In estrema sintesi, la vicenda esaminata traeva origine dal ricorso avverso l’atto di imposizione che contestava alla società contribuente la contabilizzazione di fatture per operazioni oggettivamente inesistenti.

Ottenuto il parziale annullamento dell’avviso di accertamento in primo grado, la sentenza veniva riformata dal Giudice di seconde cure facendo applicazione del richiamato art. 21-bis, giacché, parallelamente, il rappresentante legale della società era stato assolto con formula “il fatto non sussiste”.

Tanto premesso, la decisione in commento si pone in continuità con il principio – radicato nella giurisprudenza ante riforma – secondo il quale la sentenza penale, anche irrevocabile e ancorché emessa con formula “il fatto non sussiste”, non esplicherebbe alcun effetto vincolante nel contenzioso tributario se non a fini meramente probatori.

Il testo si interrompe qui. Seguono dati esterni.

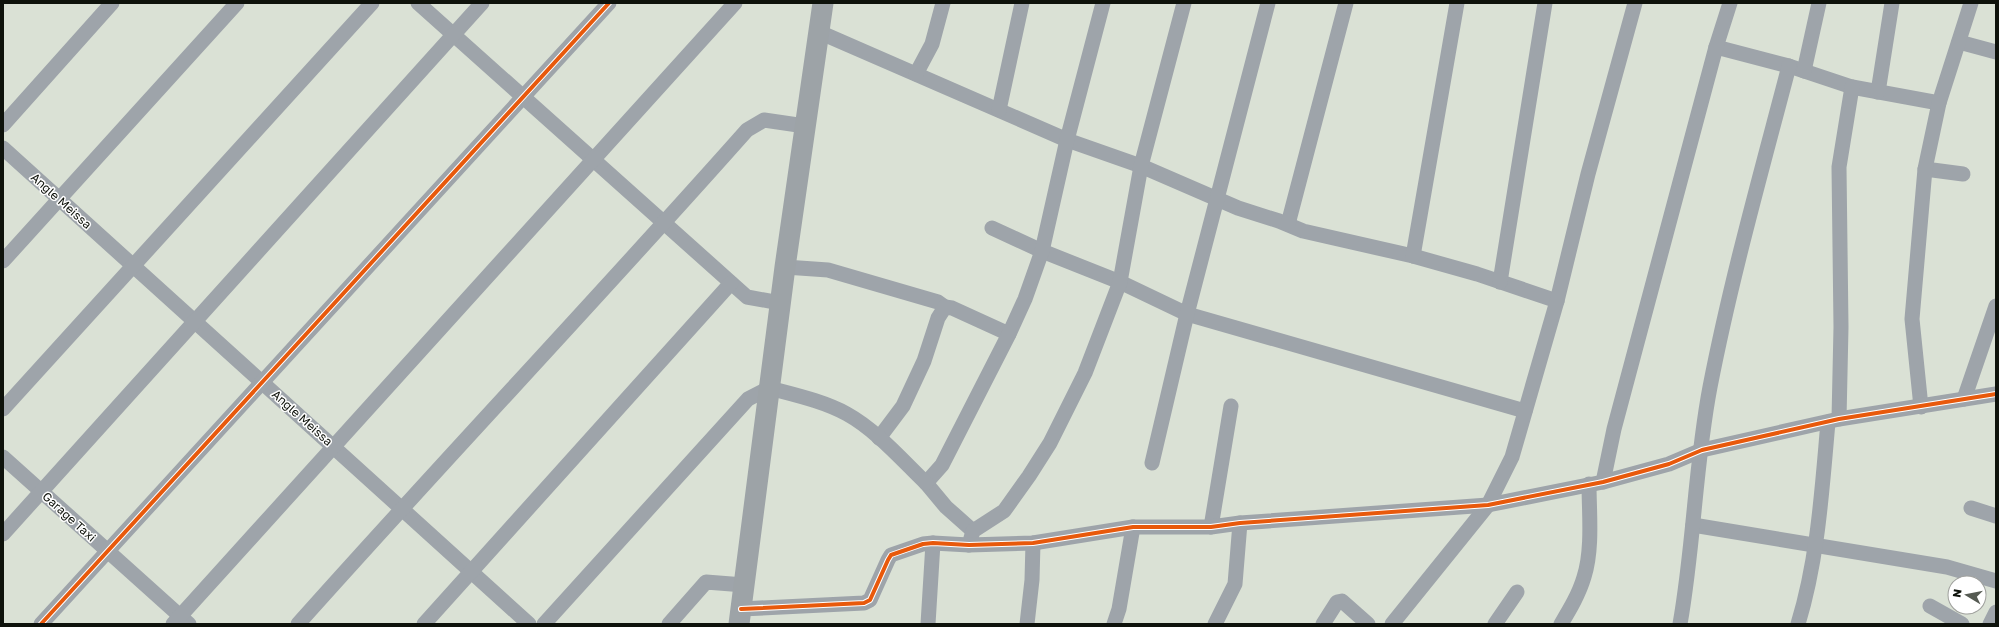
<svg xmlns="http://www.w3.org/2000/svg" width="1999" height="627" viewBox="0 0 1999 627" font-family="'Golos Text',sans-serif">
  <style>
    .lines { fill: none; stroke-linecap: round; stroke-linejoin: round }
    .street { stroke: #9ea4aa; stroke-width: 15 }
    .secondary { stroke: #9da3a7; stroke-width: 21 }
    .cycleway-casing { stroke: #fff; stroke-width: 6 }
    .cycleway { stroke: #e8590c; stroke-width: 4 }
    .labels { text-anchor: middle; stroke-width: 3; stroke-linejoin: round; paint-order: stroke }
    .street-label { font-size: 12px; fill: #0e120b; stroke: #fff }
  </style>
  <rect width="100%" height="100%" fill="#dae1d5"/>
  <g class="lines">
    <g class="street">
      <path d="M 418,3 L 747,297 L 780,303"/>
      <path d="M 819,32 L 1067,140 L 1141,166 L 1238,208 L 1279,221 L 1303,231 L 1413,256 L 1477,274 L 1557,301"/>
      <path d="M 1959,42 L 1996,52"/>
      <path d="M 1716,47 L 1789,66 L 1852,87 L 1939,103"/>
      <path d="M 1804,71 L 1819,3"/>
      <path d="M 916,74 L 932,44 L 943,3"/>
      <path d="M 1878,92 L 1892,3"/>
      <path d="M 999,110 L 1022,3"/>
      <path d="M 3,125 L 112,3"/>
      <path d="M 3,148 L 529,624"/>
      <path d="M 1925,169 L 1963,174"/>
      <path d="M 1288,224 L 1346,3"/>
      <path d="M 992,228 L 1042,251 L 1120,282 L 1187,314 L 1525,411"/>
      <path d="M 1413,256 L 1457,3"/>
      <path d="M 3,261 L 237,3"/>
      <path d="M 785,267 L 828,270 L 938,302 L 945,307"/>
      <path d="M 1500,282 L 1545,3"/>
      <path d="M 1964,399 L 1996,306"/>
      <path d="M 1921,407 L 1912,319 L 1925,169 L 1939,103 L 1971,3"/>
      <path d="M 3,409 L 372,3"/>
      <path d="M 1839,419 L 1841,327 L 1839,167 L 1852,87"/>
      <path d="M 879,438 L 903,406 L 924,361 L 938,318 L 945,307 L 952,308 L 1009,334"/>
      <path d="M 3,457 L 189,624"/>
      <path d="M 1152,463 L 1187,314 L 1268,3"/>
      <path d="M 1603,482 L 1614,429 L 1716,47 L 1730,3"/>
      <path d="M 1971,508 L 1996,516"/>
      <path d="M 1693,525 L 1947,567 L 1996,581"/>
      <path d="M 1211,527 L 1231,406"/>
      <path d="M 973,531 L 946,507 L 926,483 L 942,465 L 1009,334 L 1025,299 L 1042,251 L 1067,140 L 1103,3"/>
      <path d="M 3,534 L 482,3"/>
      <path d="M 969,545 L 973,531 L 1004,511 L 1029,476 L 1050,443 L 1085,373 L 1120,282 L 1141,166 L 1184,3"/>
      <path d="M 1930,606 L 1962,624"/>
      <path d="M 741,609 L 864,603 L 870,600 L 888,560 L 891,555 L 923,544 L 933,543 L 969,545 L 1033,543 L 1133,527 L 1211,527 L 1240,523 L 1488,505 L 1603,482 L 1669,464 L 1702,450 L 1839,419 L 1996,394"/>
      <path d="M 41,624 L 609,3"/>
      <path d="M 173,624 L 735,3"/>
      <path d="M 298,624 C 446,458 599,297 747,130 L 764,120 L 805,126"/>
      <path d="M 424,624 L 731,283"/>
      <path d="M 544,624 L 748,399 L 769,388 C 795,395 823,401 847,414 C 876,430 902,460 926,483"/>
      <path d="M 669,624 L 706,582 L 744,585"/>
      <path d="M 928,624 L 933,543"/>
      <path d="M 1027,624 L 1032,580 L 1033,543"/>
      <path d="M 1114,624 L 1119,609 L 1133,527"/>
      <path d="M 1215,624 L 1235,584 L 1240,523"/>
      <path d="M 1323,624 L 1337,602 L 1342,601 L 1368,624"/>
      <path d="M 1392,624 L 1488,505 L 1512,457 L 1557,301 L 1588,174 L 1635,3"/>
      <path d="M 1495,624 L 1517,592"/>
      <path d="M 1561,624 C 1570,609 1579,594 1584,577 C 1593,549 1589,512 1589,484"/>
      <path d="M 1680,624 C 1694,545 1695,465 1710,387 C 1731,279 1761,173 1789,66"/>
      <path d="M 1798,624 C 1818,559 1822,489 1828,422"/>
      <path d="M 1990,624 L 1996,612"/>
    </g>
    <path class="secondary" d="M 739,624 L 785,267 L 823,3"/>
    <g class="cycleway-casing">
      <g id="cycleway">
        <path d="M 741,609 L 864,603 L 870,600 L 888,560 L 891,555 L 923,544 L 933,543 L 969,545 L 1033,543 L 1133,527 L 1211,527 L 1240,523 L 1488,505 L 1603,482 L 1669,464 L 1702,450 L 1839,419 L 1996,394"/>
        <path d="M 41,624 L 609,3"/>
      </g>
    </g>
    <use href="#cycleway" class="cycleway"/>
  </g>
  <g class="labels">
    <g class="street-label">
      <text transform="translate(61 201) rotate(42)" y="4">Angle Meissa</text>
      <text transform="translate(302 418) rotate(42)" y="4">Angle Meissa</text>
      <text transform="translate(69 517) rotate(42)" y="4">Garage Taxi</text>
    </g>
  </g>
  <rect width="1999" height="627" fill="none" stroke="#0e120b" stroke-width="8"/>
  <g transform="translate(1967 595) rotate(280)"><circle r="19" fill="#ffffff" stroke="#9fa09d"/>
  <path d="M0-3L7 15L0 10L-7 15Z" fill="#555a52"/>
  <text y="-6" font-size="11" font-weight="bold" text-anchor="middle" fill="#0e120b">N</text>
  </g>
</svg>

Assumendo, quindi, che il rapporto tra giudizio tributario e processo penale sia tuttora informato al sistema del c.d. “doppio binario”, il Collegio precisa che l’alveo applicativo dell’art. 21-bis del D. Lgs. n. 74/2000 coinvolgerebbe il solo trattamento sanzionatorio, restandone avulso il giudizio sul rapporto tributario.

La soluzione esegetica viene argomentata, da un lato, affermando che soltanto in tal modo verrebbe garantito il diritto alla difesa dell’Agenzia delle entrate, che non partecipa al processo penale; dall’altro, sostenendo che una diversa lettura della norma de qua rischierebbe di minare l’autonomia del procedimento impositivo ovvero la realizzazione della “giusta imposta”, al lume dei principi costituzionali di capacità contributiva e di uguaglianza.

In definitiva, la sentenza n. 3800/2025 si discosta dai suoi precedenti sezionali che, con l’avvento della novella disciplina, avevano oramai superato l’ideale del “doppio binario”, inteso quale principio governante i rapporti tra processo penale e giudizio tributario. 

È dunque auspicabile che la questione sia posta al vaglio delle Sezioni Unite, per comporre i contrasti interpretativi emersi all’indomani dell’entrata in vigore dell’art. 21-bis del D. Lgs. n. 74/2000, in vista di un suo corretto ed uniforme inquadramento esegetico.